We deal mainly with Native American Indian artists located in New Mexico and Arizona (the heart of Navajo, Hopi, Santo Domingo, Apache and Zuni country) and South Dakota (Oglala Lakota). In many cases, we purchase directly from the artists themselves. Buying in person allows us not only to confirm authenticity, but also to hand select the finest pieces, the best stones, and to learn interesting details about the people who make the jewelry.
The items in our store are either hallmarked / signed authentic Native American Indian Made pieces OR unsigned / unmarked pieces. Prior to 1950 hallmarks were not commonly used (read about hallmarks.). The unsigned pieces in our "Vintage Shop" are most likely Indian made but by law cannot be listed as such since their exact origin cannot be proven. We will designate authenticity status on each individual item page.
Jewelry that is Native American style but is made by craftsmen that are not Native Americans cannot be called Native American or Indian. Yet it often is! These knockoffs hurt Native American artists and legitimate sellers because of the low prices charged for the fakes.
If authenticity is important to you, buy only from reputable sellers who offer genuine Native American made merchandise. We at Horsekeeping.com describe our authentic Native American made items as "Native American". When an item cannot be authenticated, we will not call it Native American.
The Indian Arts and Crafts Act of 1990 states that "it is illegal to offer or display for sale, or sell any art or craft product in a manner that falsely suggests it is Indian produced, an Indian product, or the product of a particular Indian tribe."

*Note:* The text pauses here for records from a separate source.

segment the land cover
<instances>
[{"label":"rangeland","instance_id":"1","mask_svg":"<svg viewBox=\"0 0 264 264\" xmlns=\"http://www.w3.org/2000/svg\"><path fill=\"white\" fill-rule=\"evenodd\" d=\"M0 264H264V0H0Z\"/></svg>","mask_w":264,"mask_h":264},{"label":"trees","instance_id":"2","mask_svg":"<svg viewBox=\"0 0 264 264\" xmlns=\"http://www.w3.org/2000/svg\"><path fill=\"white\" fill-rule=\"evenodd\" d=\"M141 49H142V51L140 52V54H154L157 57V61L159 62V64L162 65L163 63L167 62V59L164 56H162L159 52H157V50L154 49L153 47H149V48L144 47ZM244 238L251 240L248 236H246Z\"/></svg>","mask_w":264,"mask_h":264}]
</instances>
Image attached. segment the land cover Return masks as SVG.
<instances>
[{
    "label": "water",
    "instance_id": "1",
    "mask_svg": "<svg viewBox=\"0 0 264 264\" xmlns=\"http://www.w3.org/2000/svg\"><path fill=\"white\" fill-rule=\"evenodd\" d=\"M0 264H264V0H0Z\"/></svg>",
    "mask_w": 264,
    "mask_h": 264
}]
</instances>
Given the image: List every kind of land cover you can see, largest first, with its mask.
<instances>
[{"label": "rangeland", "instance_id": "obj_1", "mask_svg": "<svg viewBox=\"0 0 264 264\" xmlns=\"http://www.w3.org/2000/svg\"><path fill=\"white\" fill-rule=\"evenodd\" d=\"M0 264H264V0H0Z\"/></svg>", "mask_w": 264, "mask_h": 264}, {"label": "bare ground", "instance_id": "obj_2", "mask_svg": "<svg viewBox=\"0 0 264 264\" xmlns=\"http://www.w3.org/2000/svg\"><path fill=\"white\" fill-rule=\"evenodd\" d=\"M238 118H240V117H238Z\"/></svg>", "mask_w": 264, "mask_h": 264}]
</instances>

Every item we offer as Native American made is in full compliance with this act.
Certificates of Authenticity. Legally, only the artist who makes a piece can fill out and sign a Certificate of Authenticity (COA). Therefore, for us to send you a generic certificate serves no purpose. Only about a half dozen of the artists that we purchase from provide COAs. Of the rest, many of them sign or put a hallmark on their pieces. Some do not. Buying from reputable sellers is your main assurance that the Native American item you purchase is Native American made.